A
ujourd’hui, papa est mort. Théa, huit ans, l’a rêvé jusqu’à l’obnubilation. Plongée dans les abîmes de la solitude à la maison, elle compense à l’école par une formidable débauche d’énergie pour s’assurer un certain statut et gagner en reconnaissance. Théa grandit et le rapport à l’autre avec le jeu de rôles qu’il implique se complexifie. La peur engendrée par un mélange de nihilisme et d’exigence teintée d’idéal trace le chemin vers les antidépresseurs et les stupéfiants. Les années passent et arrive le temps de l’apaisement : introspection et découverte de son père sous un autre angle.
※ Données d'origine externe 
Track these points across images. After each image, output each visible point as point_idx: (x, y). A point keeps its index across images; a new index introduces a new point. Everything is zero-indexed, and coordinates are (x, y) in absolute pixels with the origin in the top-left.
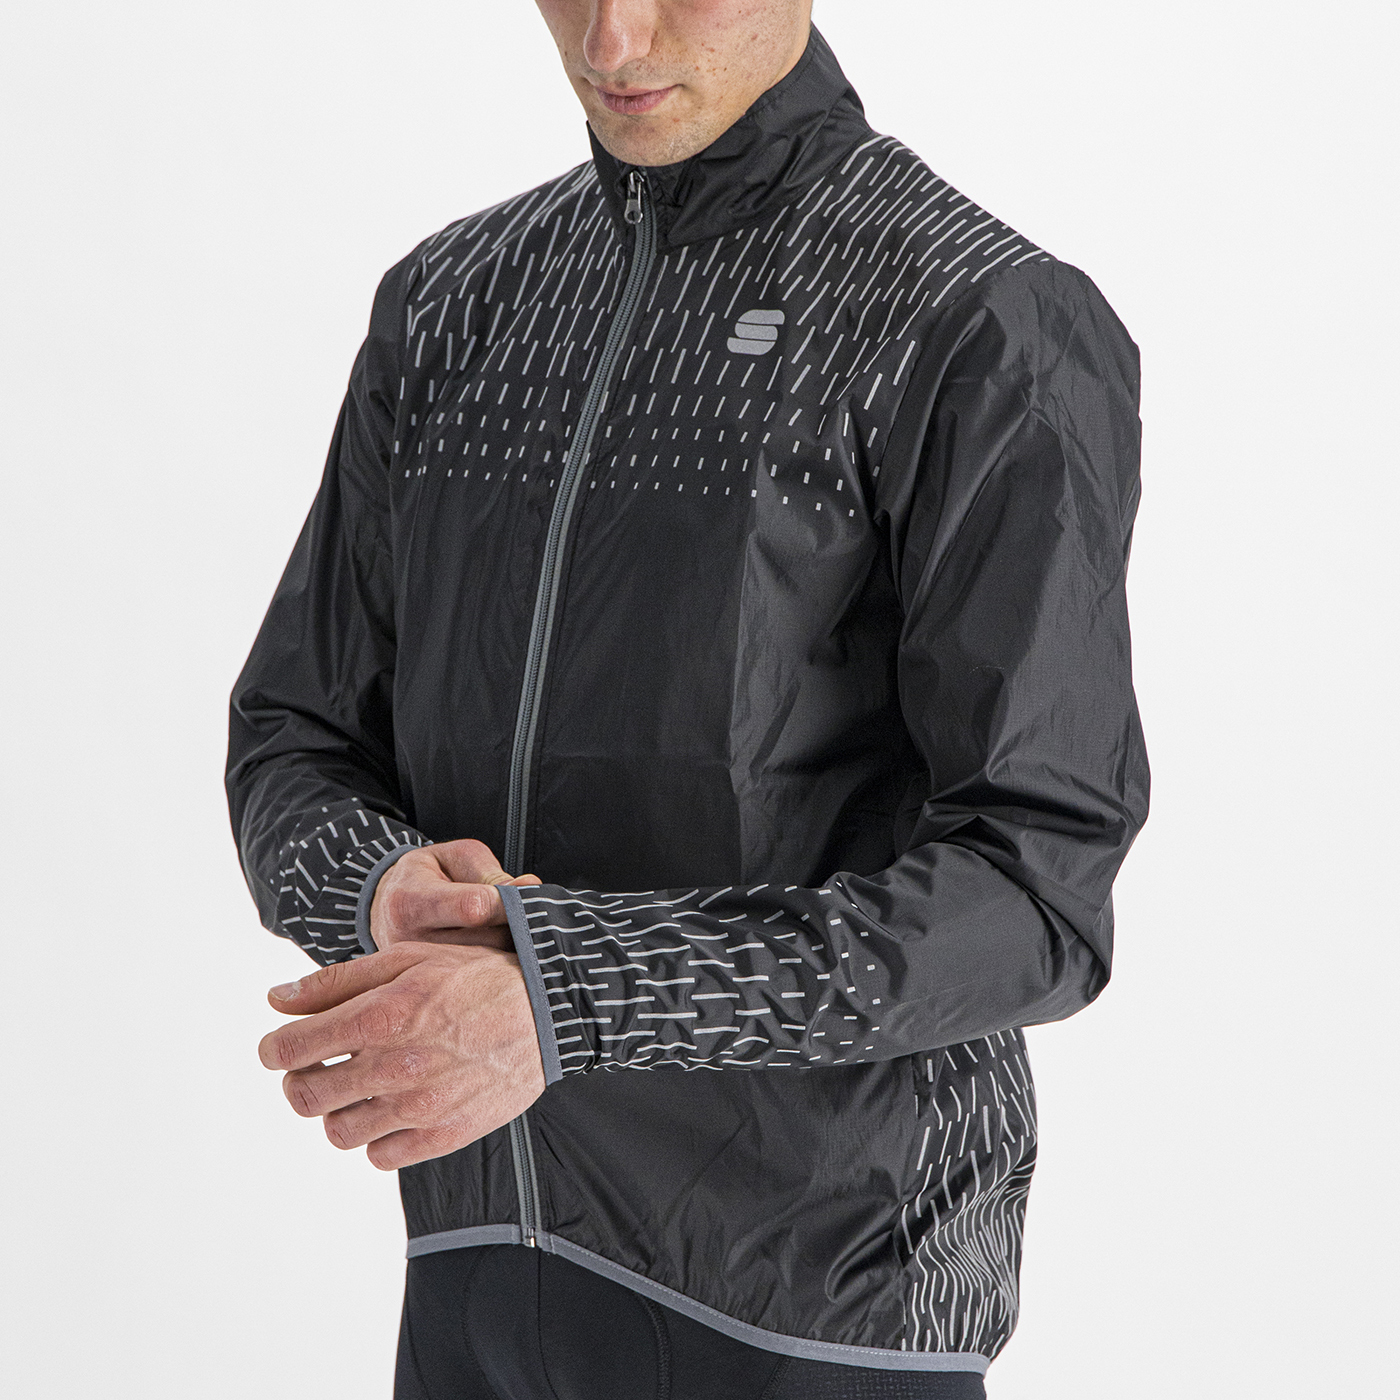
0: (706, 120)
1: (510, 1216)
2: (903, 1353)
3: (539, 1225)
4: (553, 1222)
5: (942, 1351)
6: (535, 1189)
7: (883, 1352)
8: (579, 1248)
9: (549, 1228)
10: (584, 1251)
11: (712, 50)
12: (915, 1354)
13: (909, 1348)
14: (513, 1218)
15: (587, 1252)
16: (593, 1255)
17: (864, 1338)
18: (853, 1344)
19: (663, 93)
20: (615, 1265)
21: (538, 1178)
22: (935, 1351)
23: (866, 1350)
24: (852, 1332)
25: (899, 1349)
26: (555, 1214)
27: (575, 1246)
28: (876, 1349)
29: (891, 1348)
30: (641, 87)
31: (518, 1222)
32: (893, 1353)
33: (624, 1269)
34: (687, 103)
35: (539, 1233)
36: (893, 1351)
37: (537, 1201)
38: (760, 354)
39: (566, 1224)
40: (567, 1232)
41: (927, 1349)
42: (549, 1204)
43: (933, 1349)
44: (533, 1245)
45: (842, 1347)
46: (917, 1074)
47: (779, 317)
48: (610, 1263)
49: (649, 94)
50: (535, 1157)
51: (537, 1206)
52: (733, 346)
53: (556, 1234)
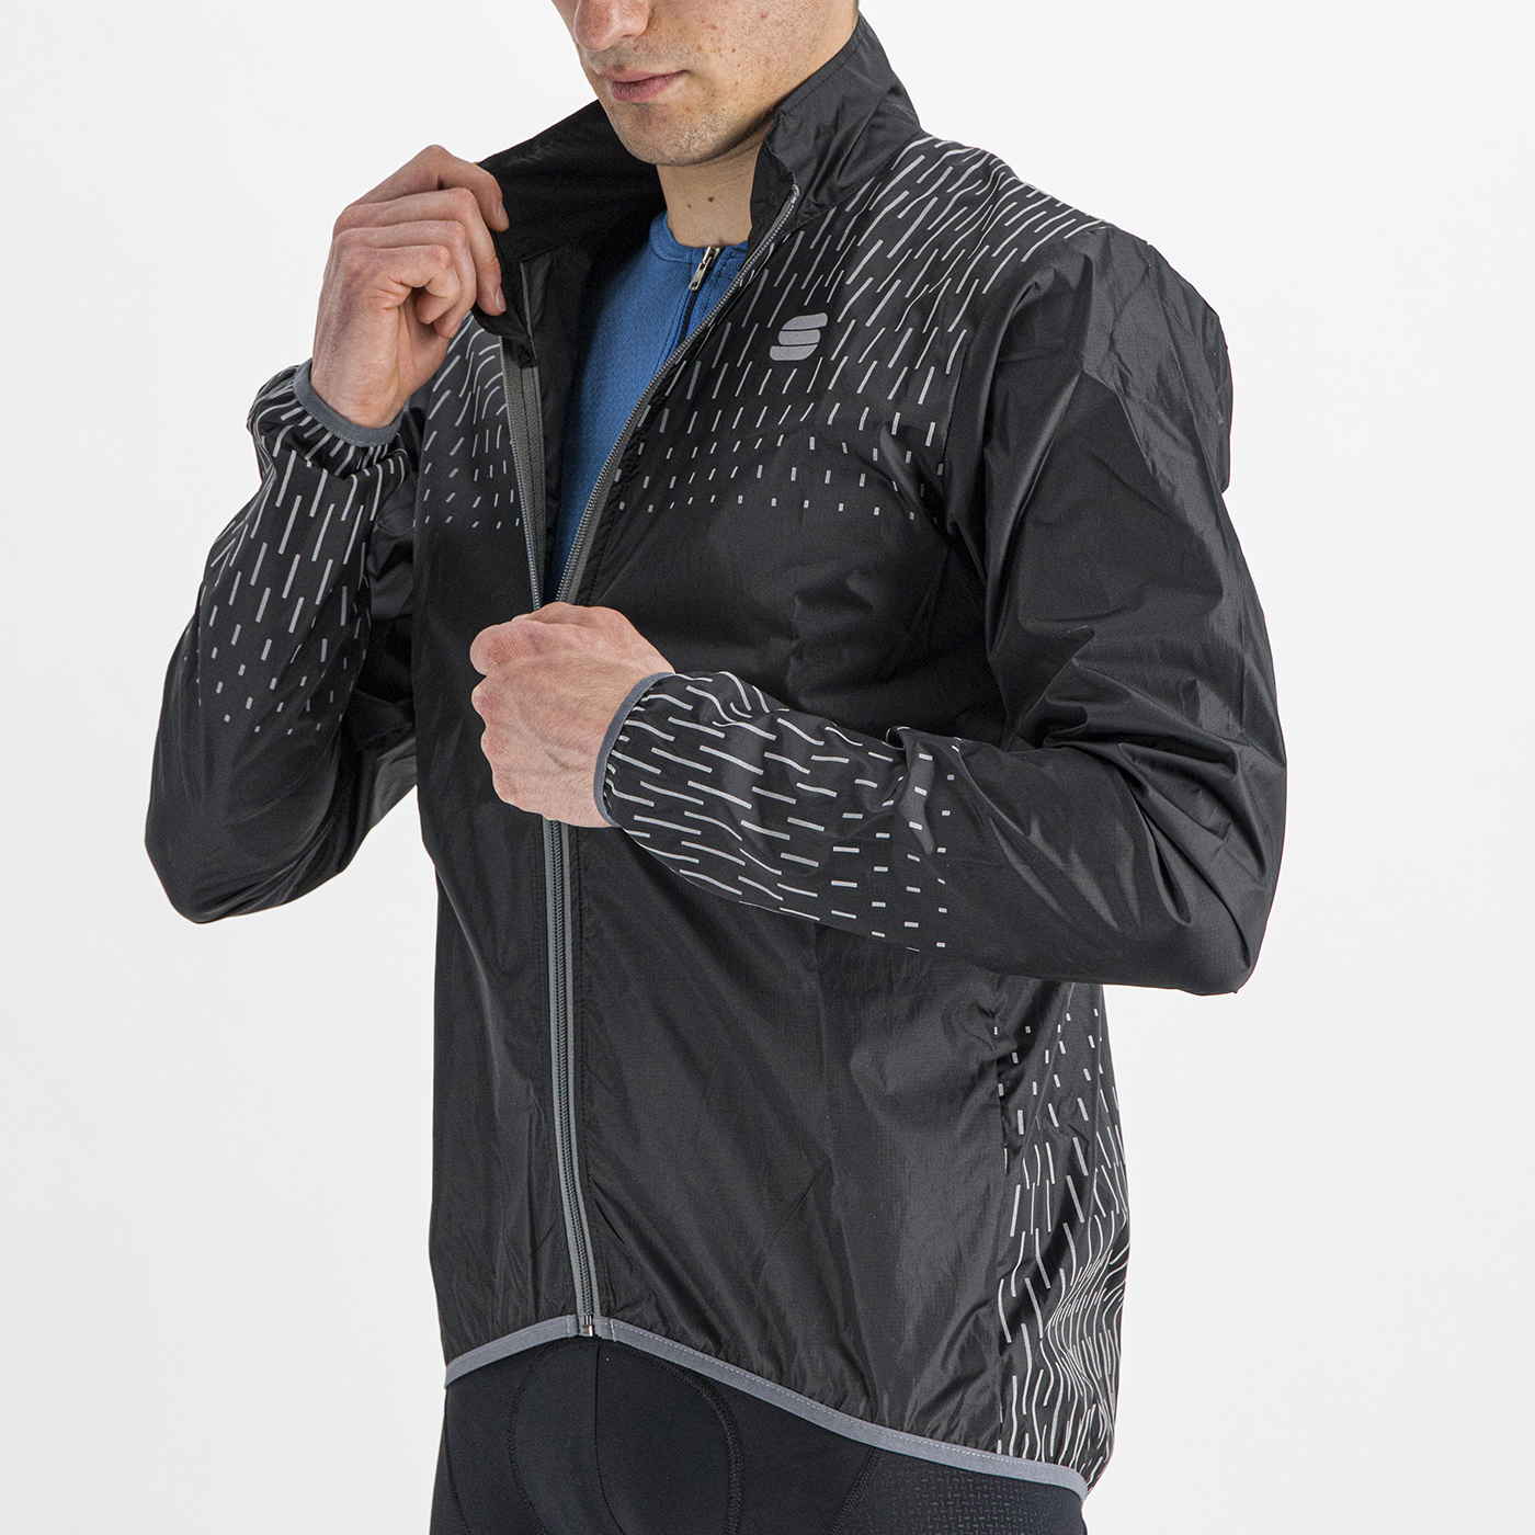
0: (723, 110)
1: (564, 1308)
2: (998, 1456)
3: (597, 1310)
4: (612, 1304)
5: (1040, 1460)
6: (593, 1270)
7: (976, 1453)
8: (642, 1331)
9: (608, 1313)
10: (647, 1334)
11: (714, 28)
12: (1011, 1459)
13: (1005, 1452)
14: (568, 1308)
15: (651, 1335)
16: (657, 1337)
17: (956, 1436)
18: (943, 1441)
19: (667, 78)
20: (682, 1347)
21: (595, 1258)
22: (1033, 1459)
23: (958, 1448)
24: (943, 1428)
25: (994, 1451)
26: (615, 1298)
27: (638, 1330)
28: (968, 1449)
29: (986, 1450)
30: (640, 70)
31: (574, 1312)
32: (988, 1454)
33: (692, 1351)
34: (698, 92)
35: (599, 1321)
36: (987, 1453)
37: (594, 1283)
38: (802, 358)
39: (626, 1306)
40: (628, 1314)
41: (1024, 1456)
42: (608, 1286)
43: (1031, 1456)
44: (591, 1334)
45: (932, 1442)
46: (1006, 1124)
47: (821, 319)
48: (677, 1345)
49: (653, 78)
50: (590, 1234)
51: (595, 1289)
52: (776, 354)
53: (616, 1318)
Quand les passés se croisent, le propos passe en mode universel et le champ de l’ouverture s’étend à autrui.
Co-scénarisé par Théa et Charles Rojzman, ce premier album partiellement autobiographique est tout aussi torturé que remarquablement construit. La réconciliation est un livre qui interroge, si d’un côté il présente par bien des aspects un travail de thérapie familiale, de l’autre il aborde de manière approfondie les relations humaines. Passionné par ce sujet abordé dans plusieurs de ses ouvrages, le père a pour l’occasion été repoussé dans ses derniers retranchements par sa fille. Même si les reproches formulés par cette dernière à son encontre ne sont pas clairement définis, ils n’en sont pas moins durs et omniprésents dans l’atmosphère. Mais cette confrontation a quelque chose de salutaire, les explications dans le sens rationnel du terme sortent et il ne s’agit en aucun cas d’un mea culpa : ce n’est pas l’objet de ce livre. En outre, contrairement au poignant et remarquable Faire semblant c’est mentir de Dominique Goblet où le huis clos familial s’enterrait dans une discussion dramatiquement stérile, le débat s’élève au-delà de ce cercle restreint.
Organisé en chapitres, il en est un particulièrement abouti, intitulé « le bal des masques » qui offre la transition entre ce qui relève du domaine privé et son au-delà. C’est alors qu’est abordé le thème de l’image donnée. Jeux de dupes et miroir des fantasmes, car quid de l’interprétation de chacun ? C’est à ce moment que la narration fait merveille, car l’organisation de l’ensemble s’orchestre là autour d’habiles chassés croisés et parallèles entre la perception de l’enfant et celle de l’adulte. Causes et conséquences, est-il possible de briser la quadrature du cercle des relations humaines ? Beaucoup de questions sont intelligemment posées, quelques éléments de réponses sont proposés, tout aussi intéressants que cependant discutables. Un brin utopistes, à voir et tout d’abord est-il question d’autre chose dans le fond, que de cette nécessité d’échange ?
Le ton est néanmoins très noir, à l’instar d’une colorisation oscillant entre différentes tonalités d’un gris à peine bleuté des plus austères, à la limite de la moisissure. Cette mise en couleur ne varie pas d’un iota sur toute la longueur de l’album, comme si pour la dessinatrice la rémission n’était pas encore complète, là où son père apparaît plus en paix avec lui-même. Mais après avoir lu une telle bande dessinée, que penser de l’apparence ? Le trait, parfois faussement candide, transmet à lui seul tous les démons qui ont dû hanter Théa lors de la réalisation de ses planches. Les visages sont d’une expressivité absolue voire, c’est selon, complètement inexpressifs le temps d’un arrêt sur image où un groupe d’enfants, le regard vidé de toute substance, n’est pas sans rappeler celui de leurs alter-ego du film The wall. Le tout se déroule sur un décor qui n’est jamais anodin et témoigne aussi d’un certain recul.
La réconciliation n’a rien d’un classique tant graphiquement que d’un point de vue scénaristique, mais est-ce le but ? En l’occurrence, certainement pas. C’est un livre comme il n’en sort pas tous les jours, à la fois atypique et d’intérêt général tant le propos parvient à dépasser la vérité de l'individu.